VORGEGEBENER TEXT:
▼▼▼
Tschechische Exportstrategie: Mehr Firmenvertretungen im Ausland und Umstellung auf Endprodukte
Nach den Einbrüchen beim Export im ersten Corona-Jahr konnte Tschechien 2021 Rekordausfuhren verzeichnen. Erstmals seit 2010 stand jedoch eine negative Handelsbilanz zu Buche. Dies sind die vorläufigen Ergebnisse, die die Exportagentur CzechTrade für das vergangene Jahr ermittelt hat. Was sind nun die Ziele der tschechischen Exportpolitik?
▲▲▲
DATENAUSZUG:
▼▼▼
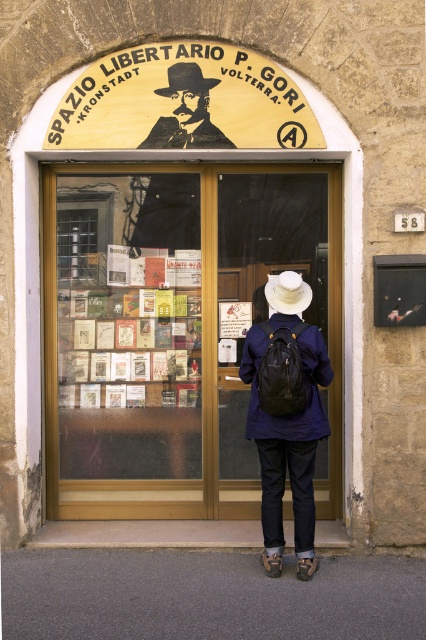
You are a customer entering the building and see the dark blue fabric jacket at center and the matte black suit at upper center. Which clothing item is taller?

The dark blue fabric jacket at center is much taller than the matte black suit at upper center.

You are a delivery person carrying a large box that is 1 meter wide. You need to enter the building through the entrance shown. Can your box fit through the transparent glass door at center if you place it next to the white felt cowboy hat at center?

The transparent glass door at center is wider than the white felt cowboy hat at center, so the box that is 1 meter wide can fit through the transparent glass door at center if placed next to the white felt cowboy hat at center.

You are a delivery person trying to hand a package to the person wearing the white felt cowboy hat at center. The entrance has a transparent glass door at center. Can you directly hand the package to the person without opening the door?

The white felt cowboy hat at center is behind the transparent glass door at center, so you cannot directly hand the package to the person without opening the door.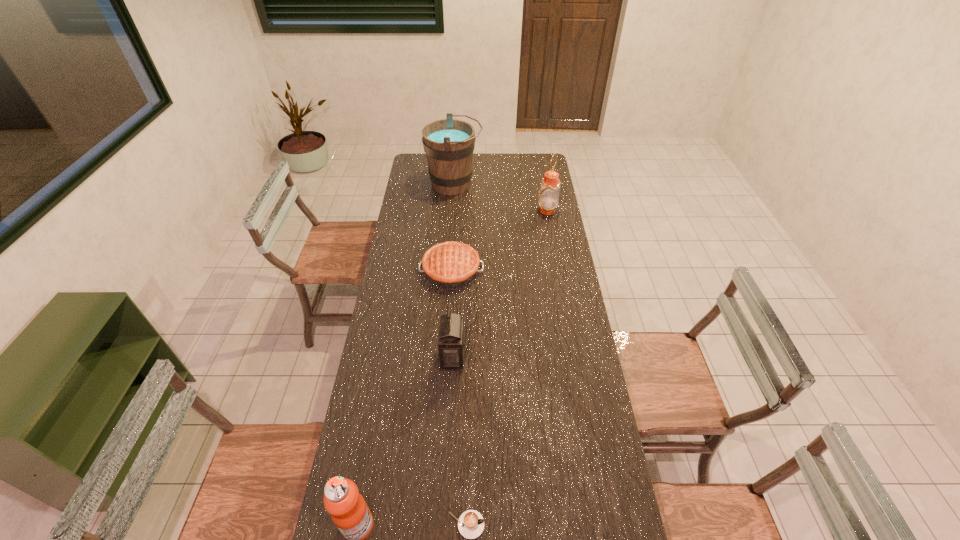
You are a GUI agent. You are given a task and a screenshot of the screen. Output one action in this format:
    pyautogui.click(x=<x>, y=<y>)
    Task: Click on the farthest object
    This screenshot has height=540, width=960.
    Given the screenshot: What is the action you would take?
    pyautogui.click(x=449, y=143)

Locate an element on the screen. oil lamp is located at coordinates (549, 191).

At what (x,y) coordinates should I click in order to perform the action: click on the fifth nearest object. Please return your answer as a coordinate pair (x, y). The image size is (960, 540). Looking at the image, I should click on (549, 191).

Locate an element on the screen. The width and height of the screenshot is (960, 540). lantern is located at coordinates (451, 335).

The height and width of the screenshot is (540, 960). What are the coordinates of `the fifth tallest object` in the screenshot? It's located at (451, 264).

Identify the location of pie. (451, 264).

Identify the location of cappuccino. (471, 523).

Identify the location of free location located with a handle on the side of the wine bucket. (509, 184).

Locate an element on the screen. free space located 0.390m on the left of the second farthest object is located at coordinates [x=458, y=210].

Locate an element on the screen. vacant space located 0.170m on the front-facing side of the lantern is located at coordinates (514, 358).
▲▲▲
DEINE AUFGABE: Setze den Text über die tschechische Exportstrategie nach seinem letzten Satz fort. Die Einträge stammen aus einer anderen Quelle als der Text.

SCHRIFTLICHE ANTWORT:
Insgesamt wurden aus Tschechien im vergangenen Jahr Waren und Dienstleistungen in Höhe von 3,95 Billionen Kronen (162 Milliarden Euro) ausgeführt. Das bedeutete ein Plus von 13 Prozent gegenüber 2020 und auch ein besseres Ergebnis als im Vor-Corona-Jahr 2019. Wie CzechTrade-Generaldirektor Radomil Doležal betont, wurde dieses Ergebnis trotz des hohen Inflationsdrucks erzielt:
„Weiterhin gilt, dass die Ausfuhr von Autos der größte Posten ist. In diesem Bereich gab es hierzulande keine solchen Einbrüche wie in anderen Volkswirtschaften. Wichtigstes Zulieferland ist Deutschland geblieben. Ein Drittel unseres Exports geht dorthin, das ist entscheidend für unsere Firmen.“
Deutliche Anstiege gab es bei den Ausfuhren in die Nachbarländer Österreich und Polen. Dahingegen gingen die Exporte nach Russland, Südkorea oder auch in die Türkei zurück.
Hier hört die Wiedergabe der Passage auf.